Frank, always cautious about their finances, wanted to put the entire windfall into IRAs and bond funds. After months of arguing, he finally conceded that seaside real estate would be a solid investment, too. There was no disagreement about where to focus their search on Cape Ann; both preferred Gloucester to Rockport, which seemed too Waspy for a family of Tabachniks. A remnant of Gloucester still fished for a living, and the city smelled of it.
Which is how Joyce came to be standing in a ten-by-twelve-foot living room covered in blue cornflower wallpaper, staring out at the neatly raked yard.
“Oh, shit,” she said, feeling her mood suddenly plummet.
What on earth had she done? Joyce and Frank hadn’t gone cycling for ten years. Nina would never agree to a painting class with her mother; her daughter was a jock, not an artist. And spending time alone here would only prove that Joyce couldn’t write “serious” fiction.
She was a cliché, a bored and boring suburban baby boomer. With a statue of the Virgin Mary in her front yard.
The five-foot-tall cement statue had nearly kept Joyce from looking at the house. Frank said don’t be silly, but she wasn’t being silly.

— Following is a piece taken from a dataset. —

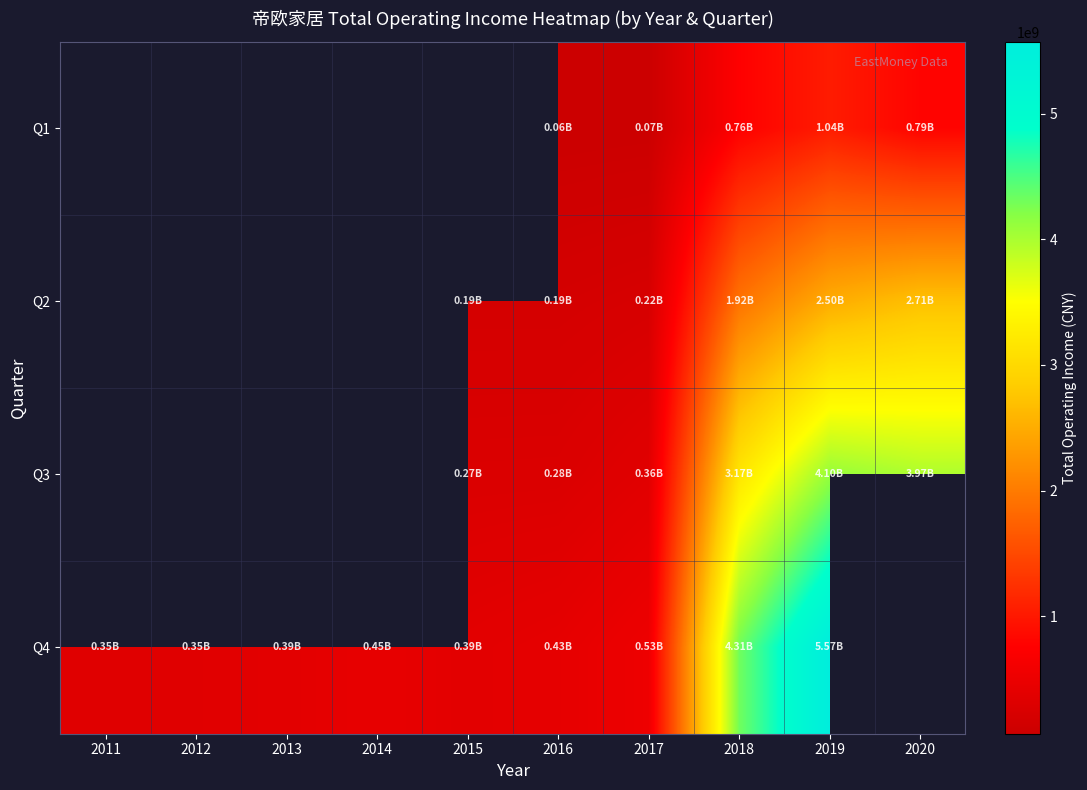

What is the total value across all series at 2016?

960567065.7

Just put off.
Joyce was not religious. When asked about her affiliation, she quoted her grandmother’s line: “We’re lox-and-bagel Jews.” She and Frank lit a menorah for Hanukkah and ate too much at their friends’ Passover seder, and that was pretty much the extent of her family’s Judaism. Even so, that statue gave her the creeps. From the window, Joyce had a great view of its modestly draped backside. “The Holy Mother’s tushy,” Joyce whispered to herself.
A warm breeze wafted in through the windows, which gleamed spotless in the bright sunlight. Joyce inhaled the ocean air. There was a sudden blast from a big ship in the harbor.
Reminded of her great good fortune, Joyce looked up at the ceiling and said, “Okay, God, I get it.”
BACK IN HER OLD green Taurus, Kathleen looked down at the seat belt between her breasts. Why on earth had she kept this appointment?
All that Catholic-school training dies hard, she thought. But crying and blurting ou
t her troubles to a stranger like that? She could imagine her grandmother’s reaction: “Family business stays in the family.” The loud echo of Gran’s disapproval surprised Kathleen. But then, she wasn’t herself.